Re: Points of order on this WG

On Jun 26, 2009, at 6:07 PM, Maciej Stachowiak wrote:

>
> On Jun 26, 2009, at 3:33 PM, Nikunj R. Mehta wrote:
>
>> I have a tutorial available to understand how one can use Berkeley  
>> DB to store data with multiple fields [1]. If you are only  
>> interested in understanding how to do look up by one or more of  
>> them, please skip to slide 51.
>>
>> If this doesn't help, I can write up another explanation for the  
>> issues that are outstanding.
>
> It sounds like the answer is to make multiple tables with additional  
> tables allowing secondary keys to map to the master key. Did I  
> understand that correctly? (I'm not sure I got the right idea from  
> the pictures).

That is correct. Any field that you want to use for fast lookup will  
need an index. In Berkeley DB an index is a secondary database, i.e.,  
whose values are updated atomically with the values stored in the main  
database. If there are multiple fields for looking up a database  
record, then each of those would have a secondary database.

_Challenge_
Write out the passage of the Berkeley DB thread between "On Jun 26, 2009, at 6:07" and "to slide 51.", inclusive, keeping every word unchanged. The rows after this thread are separate material and have nothing to do with it.

_Dataset content_
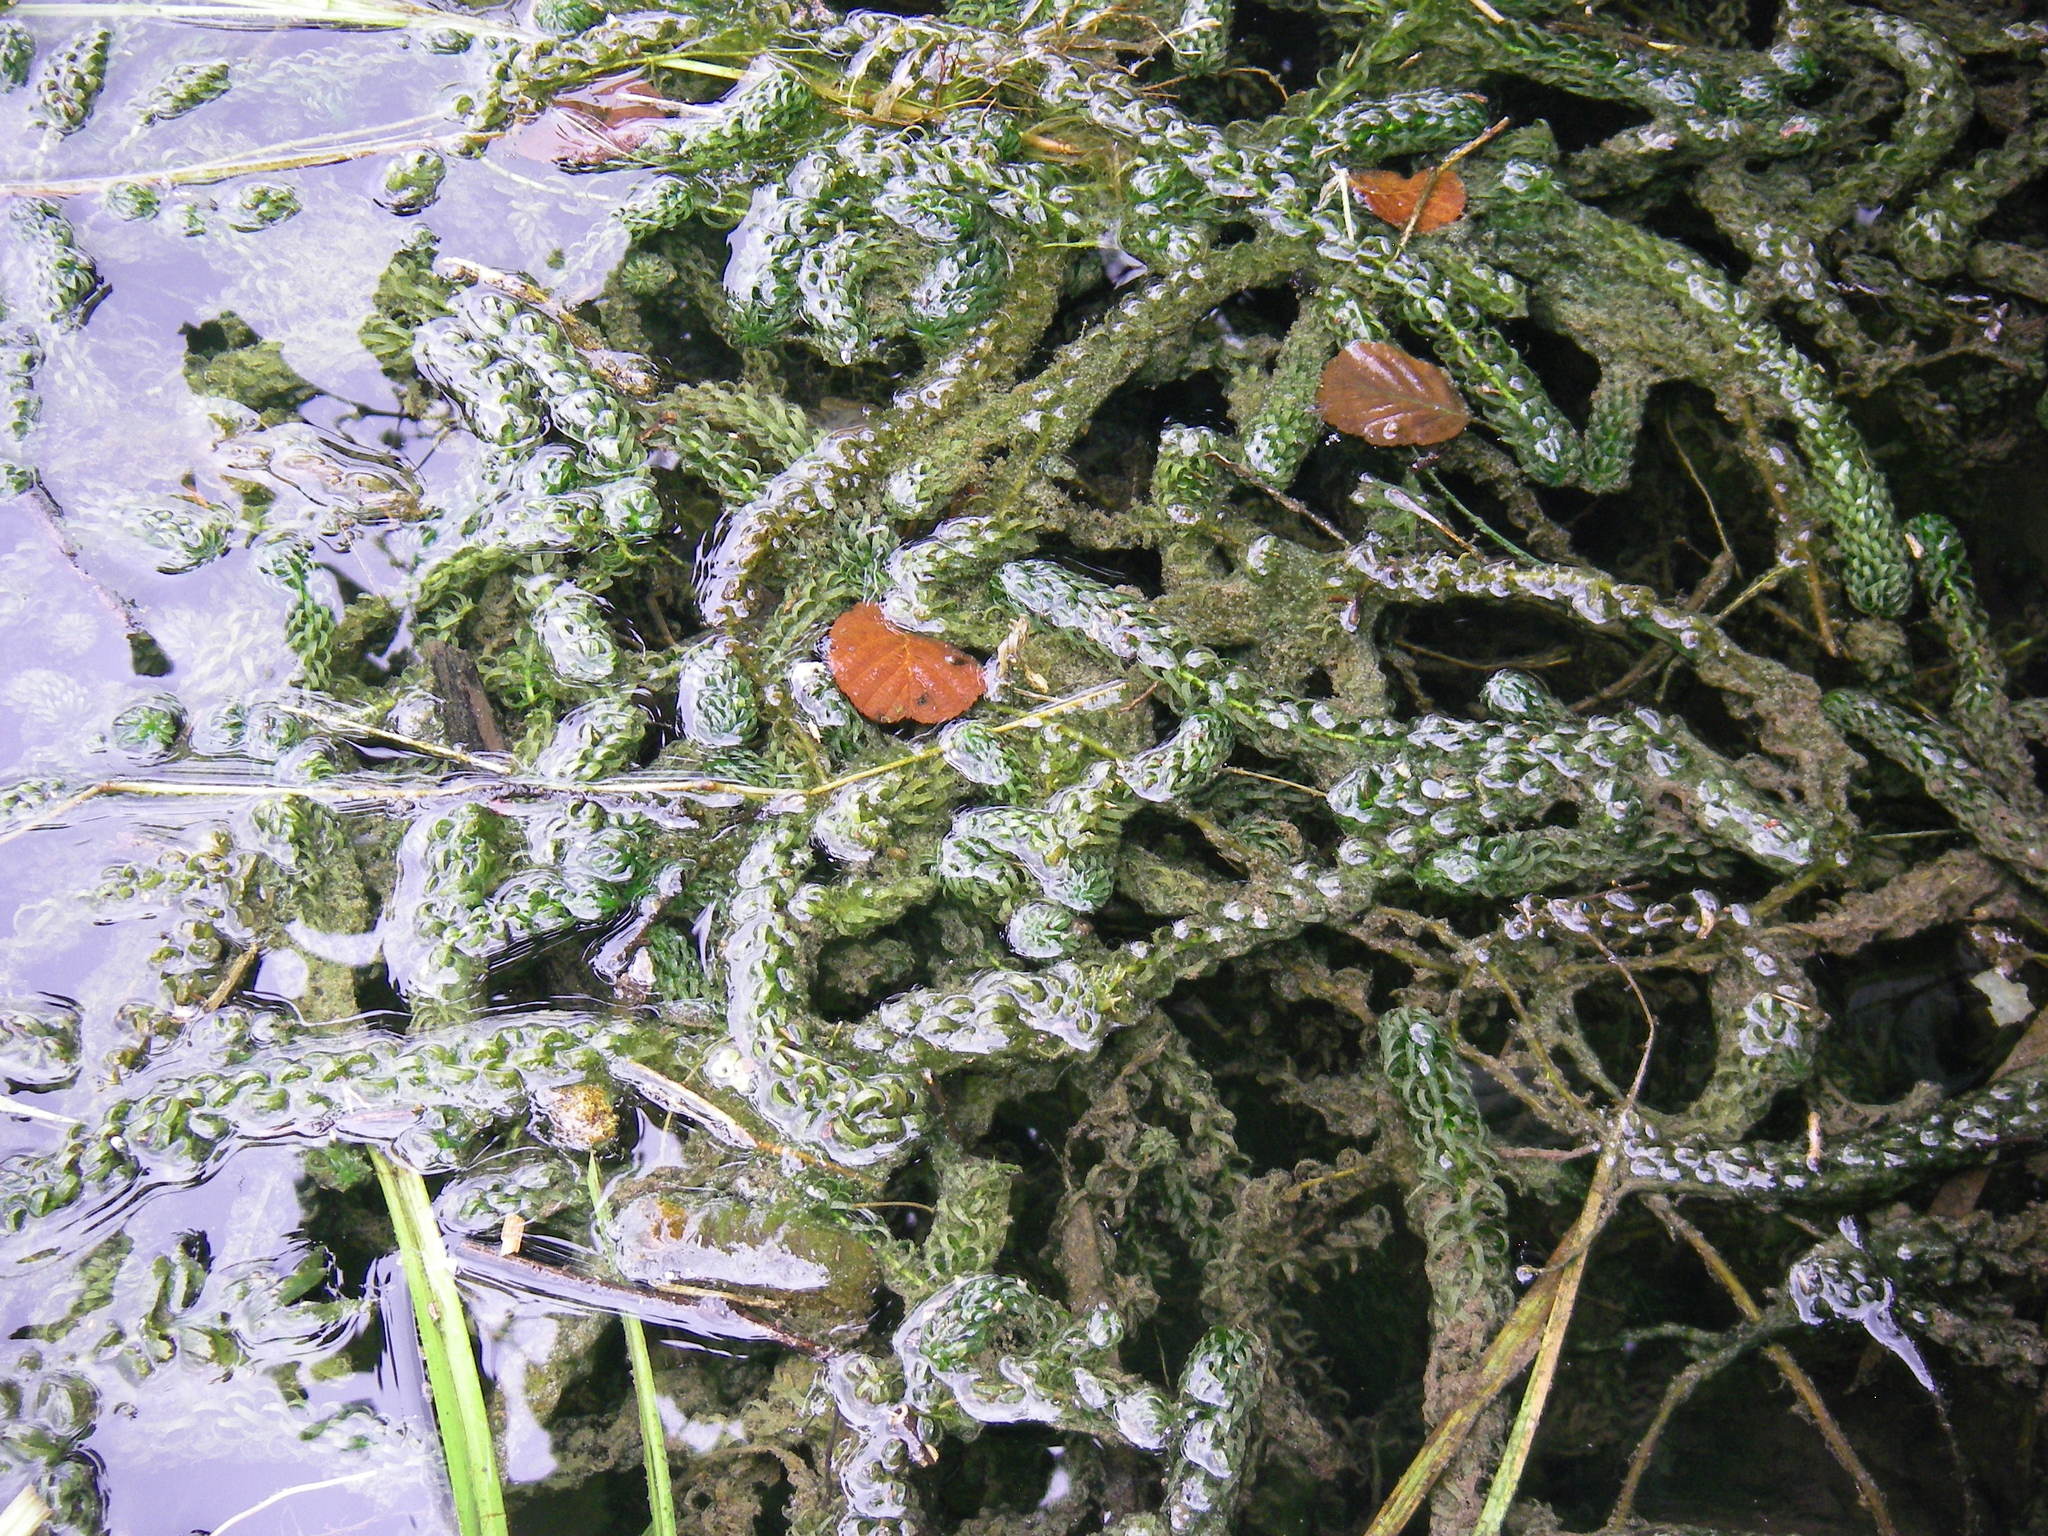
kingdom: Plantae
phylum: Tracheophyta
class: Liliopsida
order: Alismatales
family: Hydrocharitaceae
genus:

_Answer to the problem_
On Jun 26, 2009, at 6:07 PM, Maciej Stachowiak wrote:

>
> On Jun 26, 2009, at 3:33 PM, Nikunj R. Mehta wrote:
>
>> I have a tutorial available to understand how one can use Berkeley  
>> DB to store data with multiple fields [1]. If you are only  
>> interested in understanding how to do look up by one or more of  
>> them, please skip to slide 51.